Split line into 3 separate arguments using xargs

brucezepplin picture brucezepplin · Apr 18, 2015 · Viewed 10k times · Source

If I have the following:

$ printf '%s\n' "${fa[@]}"

1 2 3
4 5 6
7 8 9

where each line is a new array element. I want to be able to split the element by space delimiter and use the result as 3 separate parameters and pipe into xargs.
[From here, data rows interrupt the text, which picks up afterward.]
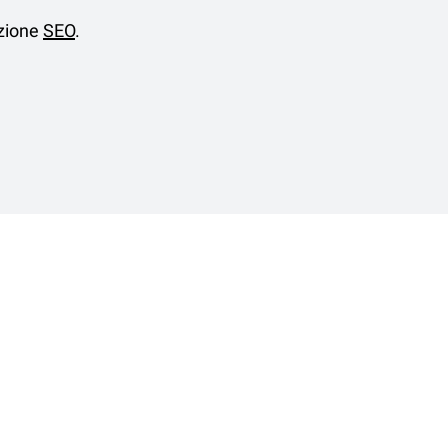
azione
SEO
.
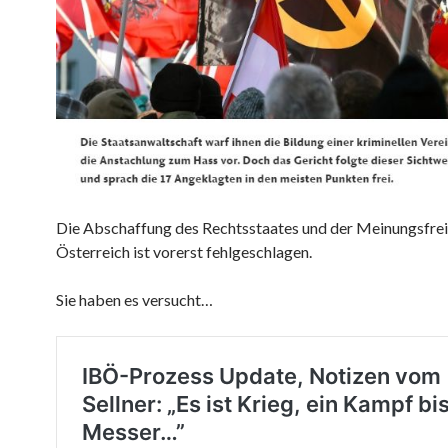
Die Abschaffung des Rechtsstaates und der Meinungsfreih
Österreich ist vorerst fehlgeschlagen.
Sie haben es versucht…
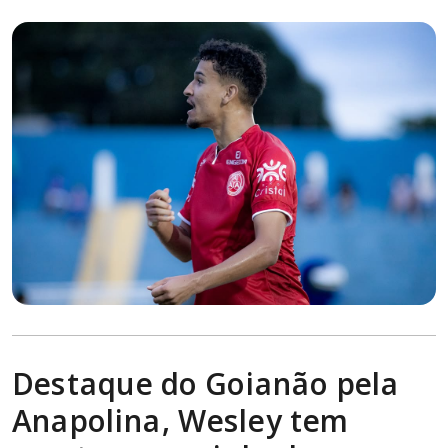
Destaque do Goianão pela
Anapolina, Wesley tem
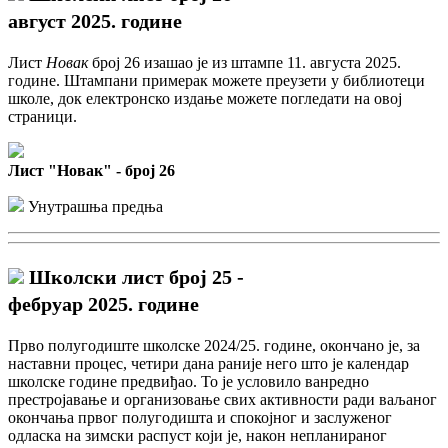
август 2025. године
Лист
Новак
број 26 изашао је из штампе 11. августа 2025.
године. Штампани примерак можете преузети у библиотеци
школе, док електронско издање можете погледати на овој
страници.
Лист "Новак" - број 26
Унутрашња предња
Школски лист број 25 -
фебруар 2025. године
Прво полугодиште школске 2024/25. године, окончано је, за
наставни процес, четири дана раније него што је календар
школске године предвиђао. То је условило ванредно
престројавање и организовање свих активности ради ваљаног
окончања првог полугодишта и спокојног и заслуженог
одласка на зимски распуст који је, након непланираног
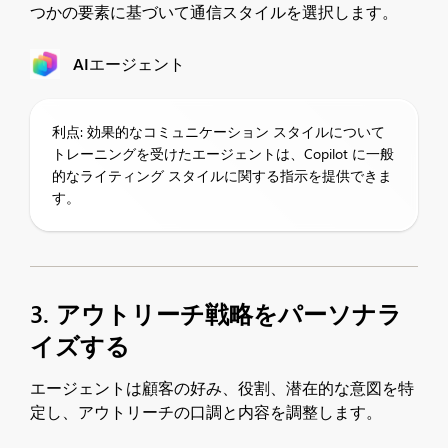
つかの要素に基づいて通信スタイルを選択します。
AIエージェント
利点: 効果的なコミュニケーション スタイルについて
トレーニングを受けたエージェントは、Copilot に一般
的なライティング スタイルに関する指示を提供できま
す。
3. アウトリーチ戦略をパーソナラ
イズする
エージェントは顧客の好み、役割、潜在的な意図を特
定し、アウトリーチの口調と内容を調整します。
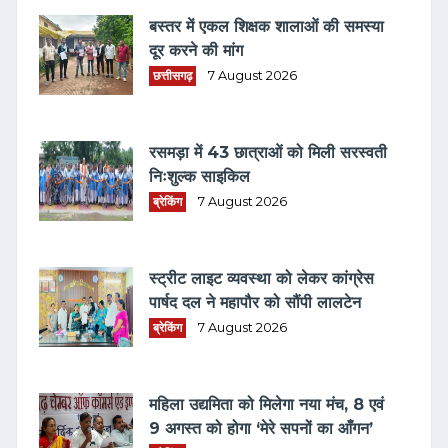
बस्तर में एकल शिक्षक शालाओं की समस्या
दूर करने की मांग
छत्तीसगढ़
7 August 2026
रसमड़ा में 43 छात्राओं को मिली सरस्वती
निःशुल्क साइकिल
ब्रेकिंग
7 August 2026
स्ट्रीट लाइट व्यवस्था को लेकर कांग्रेस
पार्षद दल ने महापौर को सौंपी लालटेन
ब्रेकिंग
7 August 2026
महिला उद्यमिता को मिलेगा नया मंच, 8 एवं
9 अगस्त को होगा ‘मेरे सपनों का आँगन’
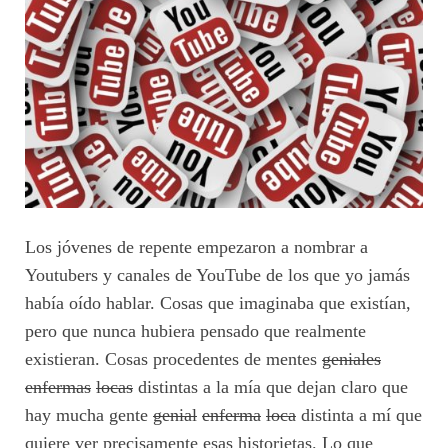
Los jóvenes de repente empezaron a nombrar a
Youtubers y canales de YouTube de los que yo jamás
había oído hablar. Cosas que imaginaba que existían,
pero que nunca hubiera pensado que realmente
existieran. Cosas procedentes de mentes
geniales
enfermas
locas
distintas a la mía que dejan claro que
hay mucha gente
genial
enferma
loca
distinta a mí que
quiere ver precisamente esas historietas. Lo que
For example the first element is:

1 2 3

where using xargs I want to pass 1, 2 and 3 into a simple echo command such as:

$ echo $0
1
4
7

$ echo $1
2
5
8

$ echo $2
3
9
6

So I have been trying doing this in the following way:

printf '%s\n' "${fa[@]}" | cut -d' ' -f1,2,3 | xargs -d' ' -n 3 bash -c 'echo $0'

which gives:

1
2
3 4
5
6 7
8
9 10

which aside from the strange line ordering - trying xargs -d' ' -n 3 bash -c 'echo $0' does not print out the first "element" of each line i.e.

$ echo $0
1
4
7

but rather prints them all out.

What I am asking is, for each element, how do I split the line into three separate arguments that can be referenced via xargs?

Thanks!

Answer

Tim Rijavec picture Tim Rijavec · Apr 19, 2015

You were going in the right direction

To declare an array:

fa=('1 2 3' '4 5 6' '7 8 9')

To achieve what you want:

printf '%s\n' "${fa[@]}" | xargs -n 3 sh -c 'echo call_my_command --arg1="$1" --arg2="$2" --arg3="$3"' argv0

this will echo you the following lines (change command that is passed to the xargs accordingly)

call_my_command --arg1=1 --arg2=2 --arg3=3
call_my_command --arg1=4 --arg2=5 --arg3=6
call_my_command --arg1=7 --arg2=8 --arg3=9

If I just add your answer and changed it a little we'll get the following

printf '%s\n' "${fa[@]}" | cut -d' ' -f1,2,3 | xargs -n 3 bash -c 'echo $0 $1 $2'

notice missing -d' ' in xargs, this option is not available in some versions of xargs.